I had never considered myself a gas guzzler, leaving the family wagon at home on week days, and limiting my driving to work errands in small company fleet cars.
Yet there I was, motoring along with a leaden right hoof, seemingly unable to obey eco-driving guru Mark Whittaker's exhortations to "feather" down on the accelerator and ration the fuel I was squirting needlessly into the maw of the engine.
It was while trying to negotiate the undulations of Tamaki Drive towards the end of a 50-minute circuit that I began wishing I'd worn light bedroom slippers for this test of nerves.

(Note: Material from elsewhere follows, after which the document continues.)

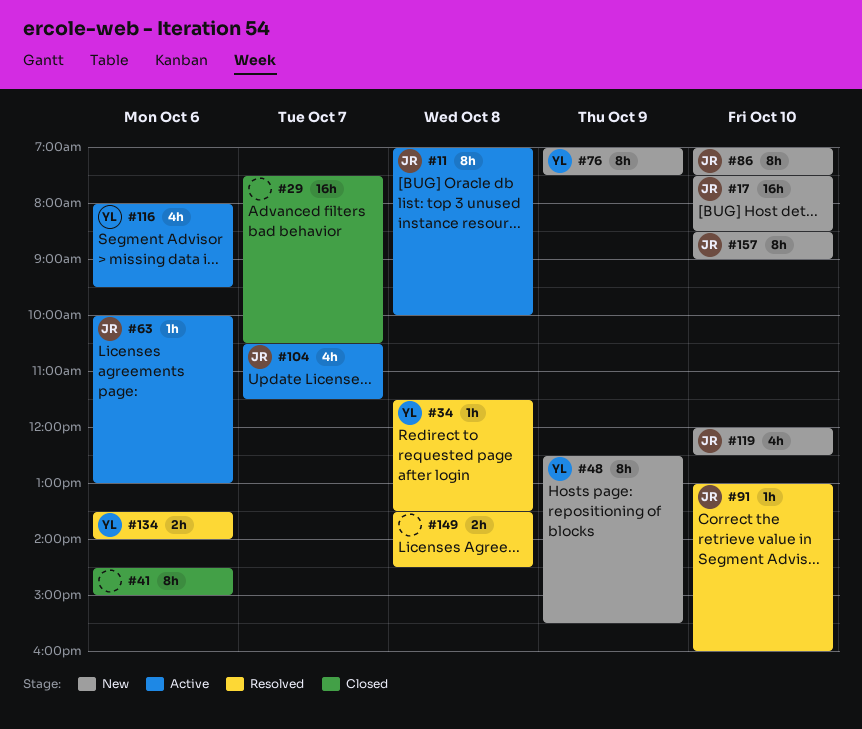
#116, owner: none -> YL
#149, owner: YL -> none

Instead of accelerating downhill to raise enough speed to cruise to the top of the next rise for maximum fuel savings, I was losing momentum on the climbs and then over-compensating by pumping too hard on what Whittaker calls the "loud" pedal. That was a sheer waste of energy, recorded mercilessly by a dashboard computer display telling me I was burning fuel at rates which - if sustained - would have taken up to 30 litres to travel 100km.

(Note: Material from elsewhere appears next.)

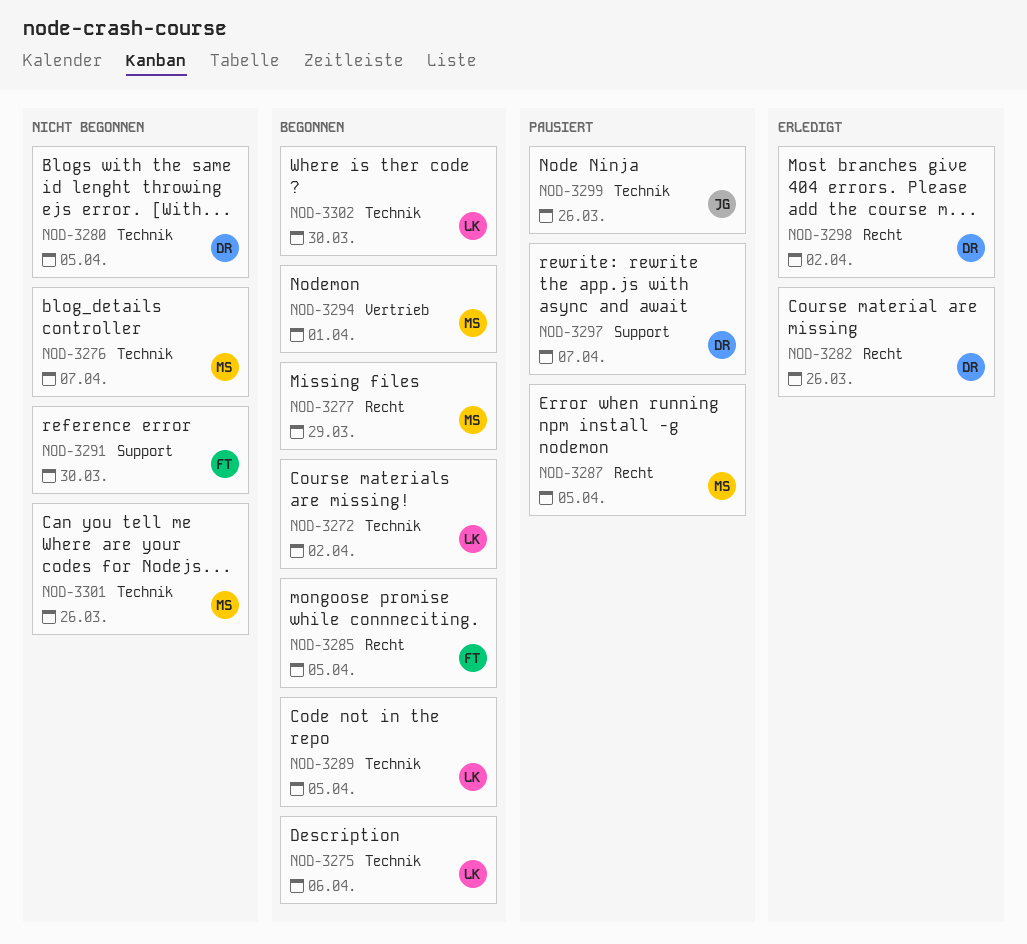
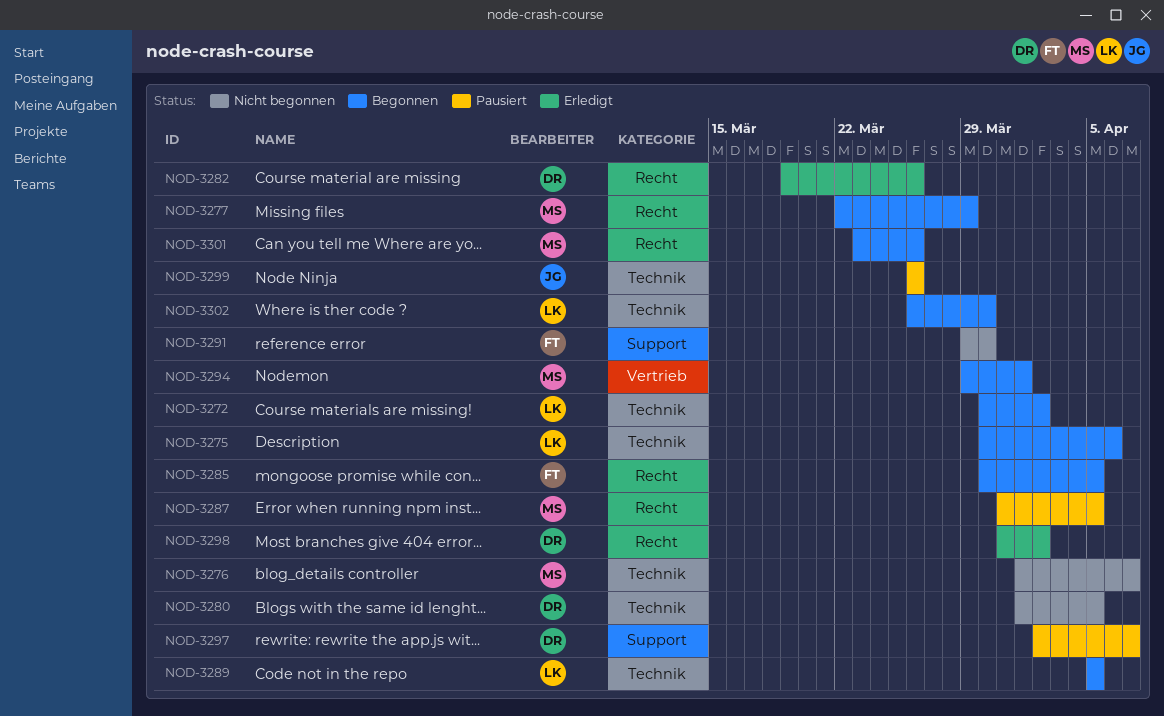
NOD-3301, status: Nicht begonnen -> Begonnen
NOD-3301, label: Technik -> Recht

Although those spikes were brief, if all too frequent, they compared with almost zero consumption when the engine was ticking along nicely in cruise mode with no throttle and sparing use of brakes. I managed only sporadically to get the Herald's 1400cc Hyundai i20 into that sweet spot, which former racing car mechanic and motor company service manager turned eco-driving coach Whittaker says is best attained by looking long into the distance - to judge exactly when to lift off from the throttle and cruise to a halt rather than dropping the anchor.